The supervision of your foster child is also necessary in your own home, as well.  Like many children, it might be unwise to allow him to play unattended at any one time.  If he is in his room playing or even napping, make sure that his door is open, if just a little bit.  From time to time, check in on him, and make certain that he is okay and not doing anything that you would disapprove of.  If he is in the back yard, make sure that he will come to no harm out there by stray animals, sharp objects, unwelcome visitors, or by simply wandering off by himself. 

Again, you will wish to periodically check in on him from time to time, while he is outside.  If he is rather young, you will want an adult out there with him, at all times. 

Whether he is inside your home or outside, make certain that there are not too many places where he might hide himself.  Some children might escape into a world of imagination and fun by hiding, while others might hide in an attempt to escape the harsh realities they have faced, or do so out of anger and resentment towards an adult.  Make sure you know the locations of all the places your foster child might hide, and try to eliminate as many of these as possible.

Sexually active children        
You may foster a child that has been sexually active in the past, due either to his own choices, or one that has been sexually abused by others.  Perhaps the child is currently sexually active, or is one who has been exposed to sexual behavior prior to his placement within your own home. 

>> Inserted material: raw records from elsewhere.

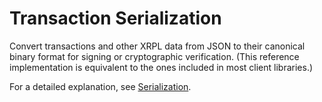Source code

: # Transaction Serialization

Convert transactions and other XRPL data from JSON to their canonical binary format for signing or cryptographic verification. (This reference implementation is equivalent to the ones included in most client libraries.)

For a detailed explanation, see [Serialization](https://xrpl.org/serialization.html).
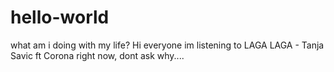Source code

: # hello-world
what am i doing with my life?
Hi everyone im listening to LAGA LAGA - Tanja Savic ft Corona right now, dont ask why....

Whatever the scenario, you must take extra diligence in protecting yourself from false allegations and possible accusations from the child. 

Whenever you are in the same room with a foster child who has sexually related problems, it is imperative that you have another adult in the room with you, at all times, or at the very least, nearby and within listening distance. 

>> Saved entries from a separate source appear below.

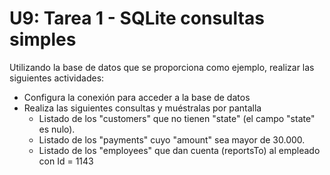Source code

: # U9: Tarea 1 - SQLite consultas simples
Utilizando la base de datos que se proporciona como ejemplo, realizar las siguientes actividades:

* Configura la conexión para acceder a la base de datos
* Realiza las siguientes consultas y muéstralas por pantalla
	* Listado de los "customers" que no tienen "state" (el campo "state" es nulo).
	* Listado de los "payments" cuyo "amount" sea mayor de 30.000.
	* Listado de los "employees" que dan cuenta (reportsTo) al empleado con Id = 1143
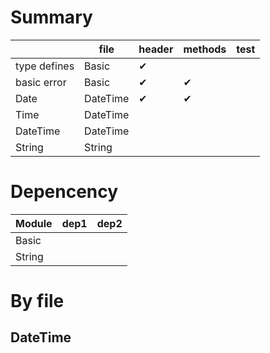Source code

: # Summary

|              | file     | header   | methods  | test |
|--------------|----------|----------|----------|------|
| type defines | Basic    | &#x2714; |          |      |
| basic error  | Basic    | &#x2714; | &#x2714; |      |
| Date         | DateTime | &#x2714; | &#x2714; |      |
| Time         | DateTime |          |          |      |
| DateTime     | DateTime |          |          |      |
| String       | String   |          |          |      |

# Depencency

| Module | dep1 | dep2 |
|--------|------|------|
| Basic  |      |      |
| String |      |      |

# By file

## DateTime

This will not only protect you as a foster parent, but it will protect your child from making any false accusations. 

Disturbingly, those children who have been previously abused sexually are more likely to become a victim of sexual abuse again.  If your foster child should make a new allegation that he was sexually abused, take these seriously, and report them to your caseworker immediately, and without hesitation.  Even if he has a history of making false accusations, it is your duty and responsibility as a foster parent to protect him from harm.  By reporting all accusations from him, you are also protecting yourself, as well.

As a parent, you have your own approach for disciplining your own biological children.  

These methods may have to be different, though, for your foster child. 

When disciplining your foster child, you may have to come up with different methods of discipline, in order to protect yourself. 

Quite simply, you are never allowed to use any form of corporal punishment on a foster child.